Data for analysis -
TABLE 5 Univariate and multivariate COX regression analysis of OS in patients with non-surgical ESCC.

--

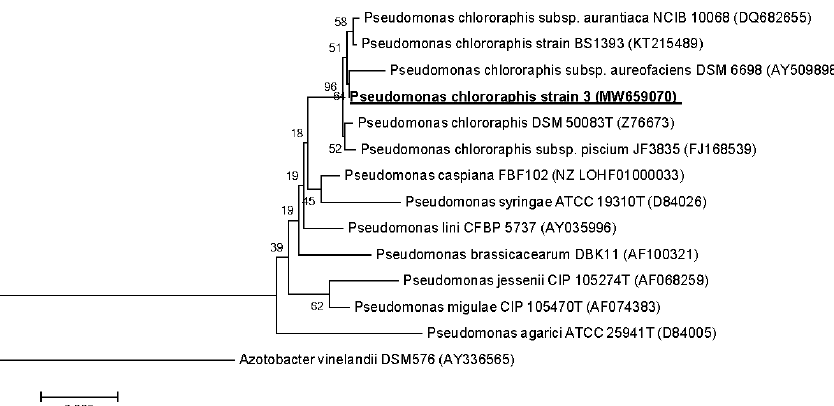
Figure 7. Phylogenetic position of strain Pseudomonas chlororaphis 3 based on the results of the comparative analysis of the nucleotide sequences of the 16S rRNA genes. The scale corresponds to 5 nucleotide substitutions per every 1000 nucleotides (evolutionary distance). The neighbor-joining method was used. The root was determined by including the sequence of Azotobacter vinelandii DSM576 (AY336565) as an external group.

* * *

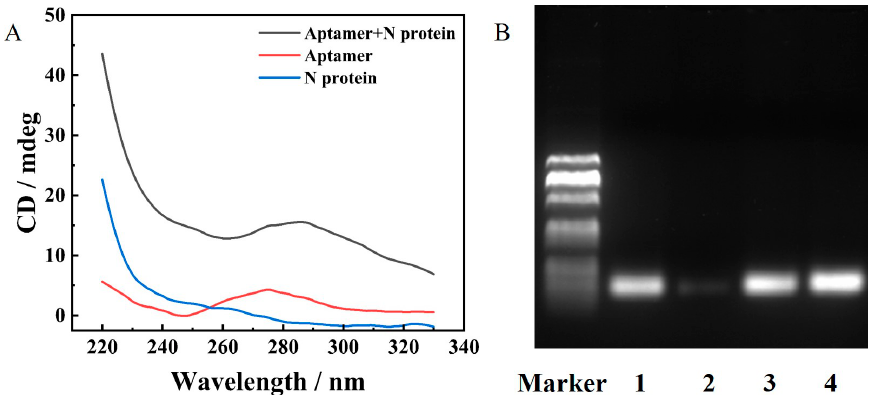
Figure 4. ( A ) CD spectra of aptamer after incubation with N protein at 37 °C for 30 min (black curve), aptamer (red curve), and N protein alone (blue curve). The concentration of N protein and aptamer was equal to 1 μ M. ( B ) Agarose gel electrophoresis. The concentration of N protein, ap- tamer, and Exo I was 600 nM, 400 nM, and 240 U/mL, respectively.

Work item - Scan the entries above, and wherever a line holds the string "with", copy it.

Solution to this task -
TABLE 5 Univariate and multivariate COX regression analysis of OS in patients with non-surgical ESCC.
Figure 4. ( A ) CD spectra of aptamer after incubation with N protein at 37 °C for 30 min (black curve), aptamer (red curve), and N protein alone (blue curve). The concentration of N protein and aptamer was equal to 1 μ M. ( B ) Agarose gel electrophoresis. The concentration of N protein, ap- tamer, and Exo I was 600 nM, 400 nM, and 240 U/mL, respectively.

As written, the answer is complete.